Как видим, самодеятельность выковывала разные характеры и плела разные судьбы. Жизни двух видных челябинских самодеятельных хореографов, в значительной степени определивших пути хореографического любительства в Челябинске с 1940-х годов по наши дни, несмотря на поразительные совпадения, кардинально отличались друг от друга. Н. Н. Карташова не сомневалась в своих силах, пользовалась знаниями, опытом и возможностями супруга, владела языком официальной идеологии, была окружена дружной семьей и всеобщим вниманием, переросшим в добрую коллективную память о ней. В. И. Бондарева страдала от саморефлексии и одиночества, недостаточно уважительного, как ей виделось, отношения предшественницы и, в первое время, от враждебности доставшихся от нее учеников. Под конец жизни она считала себя незаслуженно забытой и потерянной в несправедливо, по ее мнению, преувеличенной славе Н. Н. Карташовой и ее дочери. Но это уже другая история, с которой читатель познакомится в конце книги.
Пока же следует обратиться к сфере, в которой, по мнению самой В. И. Бондаревой, подкрепленному впечатлениями коллег и зрителей, она была сильнее предшественницы, — к балетмейстерским работам Н. Н. Карташовой и В. И. Бондаревой, формировавших костяк репертуара ансамбля танцев челябинских тракторозаводцев, предварив новый сюжет экскурсом в собственное прошлое.

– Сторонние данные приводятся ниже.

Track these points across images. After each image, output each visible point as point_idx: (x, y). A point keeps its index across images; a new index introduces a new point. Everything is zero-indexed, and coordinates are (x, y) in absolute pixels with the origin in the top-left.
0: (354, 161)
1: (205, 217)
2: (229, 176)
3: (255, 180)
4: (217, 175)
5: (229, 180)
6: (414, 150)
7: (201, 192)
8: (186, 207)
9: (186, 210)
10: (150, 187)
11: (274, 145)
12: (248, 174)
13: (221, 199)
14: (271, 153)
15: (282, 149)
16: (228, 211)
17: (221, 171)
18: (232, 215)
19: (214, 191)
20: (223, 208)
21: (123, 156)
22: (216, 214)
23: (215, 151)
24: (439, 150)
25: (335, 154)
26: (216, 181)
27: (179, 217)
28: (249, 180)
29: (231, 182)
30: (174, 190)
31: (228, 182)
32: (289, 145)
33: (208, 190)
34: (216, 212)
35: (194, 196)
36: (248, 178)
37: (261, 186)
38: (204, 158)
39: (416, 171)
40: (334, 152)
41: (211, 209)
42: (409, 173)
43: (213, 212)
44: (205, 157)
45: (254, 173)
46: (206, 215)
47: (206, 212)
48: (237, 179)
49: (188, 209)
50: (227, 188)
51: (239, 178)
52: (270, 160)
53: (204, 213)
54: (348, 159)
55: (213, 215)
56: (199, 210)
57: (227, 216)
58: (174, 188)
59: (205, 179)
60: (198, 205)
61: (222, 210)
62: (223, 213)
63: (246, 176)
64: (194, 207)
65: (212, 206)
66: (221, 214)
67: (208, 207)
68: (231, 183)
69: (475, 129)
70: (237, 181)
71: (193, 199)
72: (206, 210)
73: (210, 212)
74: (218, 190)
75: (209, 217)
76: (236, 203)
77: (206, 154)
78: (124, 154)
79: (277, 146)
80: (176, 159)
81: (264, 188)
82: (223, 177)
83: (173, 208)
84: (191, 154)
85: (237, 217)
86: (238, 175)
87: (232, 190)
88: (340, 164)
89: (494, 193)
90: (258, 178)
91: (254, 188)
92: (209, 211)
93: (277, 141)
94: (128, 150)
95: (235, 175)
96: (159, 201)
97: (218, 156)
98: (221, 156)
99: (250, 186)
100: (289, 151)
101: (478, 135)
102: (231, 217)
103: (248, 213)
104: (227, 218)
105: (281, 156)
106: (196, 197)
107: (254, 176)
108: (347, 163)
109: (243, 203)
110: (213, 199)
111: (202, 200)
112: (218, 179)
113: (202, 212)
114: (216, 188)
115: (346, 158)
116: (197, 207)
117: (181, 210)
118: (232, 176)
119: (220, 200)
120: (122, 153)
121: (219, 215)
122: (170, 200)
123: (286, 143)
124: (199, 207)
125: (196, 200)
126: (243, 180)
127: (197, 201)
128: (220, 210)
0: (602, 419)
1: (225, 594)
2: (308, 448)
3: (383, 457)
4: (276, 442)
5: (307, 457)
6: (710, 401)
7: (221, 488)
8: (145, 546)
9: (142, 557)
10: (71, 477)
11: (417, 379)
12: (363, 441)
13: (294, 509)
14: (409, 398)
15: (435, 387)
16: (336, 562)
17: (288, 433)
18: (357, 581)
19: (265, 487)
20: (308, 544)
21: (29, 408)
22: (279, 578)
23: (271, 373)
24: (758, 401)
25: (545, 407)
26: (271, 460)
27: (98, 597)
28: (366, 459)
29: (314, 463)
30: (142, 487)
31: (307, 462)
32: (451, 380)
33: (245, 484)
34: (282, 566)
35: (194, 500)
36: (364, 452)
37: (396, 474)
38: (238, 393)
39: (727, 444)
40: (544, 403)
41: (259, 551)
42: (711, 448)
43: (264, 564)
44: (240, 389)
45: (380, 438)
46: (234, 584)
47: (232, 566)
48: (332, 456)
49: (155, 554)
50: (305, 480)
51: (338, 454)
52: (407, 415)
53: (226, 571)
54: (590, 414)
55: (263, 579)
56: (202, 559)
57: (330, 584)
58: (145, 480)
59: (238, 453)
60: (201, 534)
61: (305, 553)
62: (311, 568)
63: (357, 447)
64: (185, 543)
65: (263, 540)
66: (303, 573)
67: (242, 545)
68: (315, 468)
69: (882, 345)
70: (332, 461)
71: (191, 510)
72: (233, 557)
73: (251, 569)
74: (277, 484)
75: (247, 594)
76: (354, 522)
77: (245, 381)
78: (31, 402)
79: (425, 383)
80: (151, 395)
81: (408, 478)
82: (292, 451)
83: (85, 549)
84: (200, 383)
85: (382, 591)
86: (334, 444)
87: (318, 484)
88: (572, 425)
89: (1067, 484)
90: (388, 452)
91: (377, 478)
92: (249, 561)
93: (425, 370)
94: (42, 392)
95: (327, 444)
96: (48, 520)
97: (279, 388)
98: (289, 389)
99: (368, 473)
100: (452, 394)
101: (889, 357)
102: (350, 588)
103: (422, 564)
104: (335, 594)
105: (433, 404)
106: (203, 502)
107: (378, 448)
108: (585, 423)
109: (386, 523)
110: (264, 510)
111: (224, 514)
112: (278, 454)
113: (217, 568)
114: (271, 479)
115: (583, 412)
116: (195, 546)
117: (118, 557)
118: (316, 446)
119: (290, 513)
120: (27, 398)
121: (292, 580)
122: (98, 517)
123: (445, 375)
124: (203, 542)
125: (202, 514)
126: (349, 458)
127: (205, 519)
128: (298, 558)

«Мирный атом» и очковтирательство
В конце ноября 2010 года я сидел в челябинском областном архиве и листал дела обкома партии за 1970-е и 1980-е годы, собирая информацию о партийном руководстве самодеятельностью. Настроение было плохое. Не потому, что сведения о любительской хореографии встречались редко. Читая документы из своей номенклатурной комсомольской молодости, я как будто бы вновь погружался в позднесоветскую эпоху. То и дело в глаза бросались забытые казенные фразы из партийно-комсомольского лексикона, которые звучали тогда повсеместно и которыми в силу служебной надобности пользовался и я: «творческий рапорт», «взять на контроль», «совершенствование идейно-политического, трудового, нравственно-эстетического воспитания населения», «проделана определенная работа», «приняты определенные меры», «контрольные цифры», «политическая зрелость», «в основном выполнено», «с честью выполнили обязательства», «не удалось в полной мере добиться», «предстоит еще много работы» и т. д. и т. п. Скука смертная, депрессивная!
Я не люблю вспоминать то время. По окончании советского вуза студента ждало неизбежное распределение: в течение трех лет он был обязан трудиться там, куда его направят. Сегодня, на фоне нестабильности рынка труда и неуверенности в завтрашнем дне, такая практика может показаться благом. Но тогда многие из нас воспринимали ее как постылую отработку, «крепостное право», воплощение несвободы. От первоначального распределения в одну из школ Магнитогорска, где у меня не было ни родных, ни знакомых, ни кола ни двора, мне удалось отвертеться, сославшись на красный диплом с отличием и семейное положение: я был женат на женщине с ребенком.